Return each line of the entries that holds the string "have".

◆ ◆ ◆ ◆

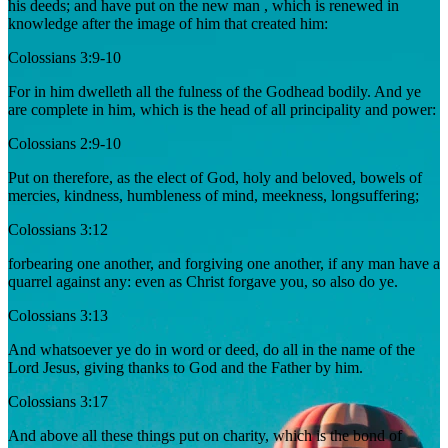
his deeds; and have put on the new man , which is renewed in
knowledge after the image of him that created him:
Colossians 3:9-10
For in him dwelleth all the fulness of the Godhead bodily. And ye
are complete in him, which is the head of all principality and power:
Colossians 2:9-10
Put on therefore, as the elect of God, holy and beloved, bowels of
mercies, kindness, humbleness of mind, meekness, longsuffering;
Colossians 3:12
forbearing one another, and forgiving one another, if any man have a
quarrel against any: even as Christ forgave you, so also do ye.
Colossians 3:13
And whatsoever ye do in word or deed, do all in the name of the
Lord Jesus, giving thanks to God and the Father by him.
Colossians 3:17
And above all these things put on charity, which is the bond of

◆ ◆ ◆ ◆

REPLY TO THE TASK:
his deeds; and have put on the new man , which is renewed in
forbearing one another, and forgiving one another, if any man have a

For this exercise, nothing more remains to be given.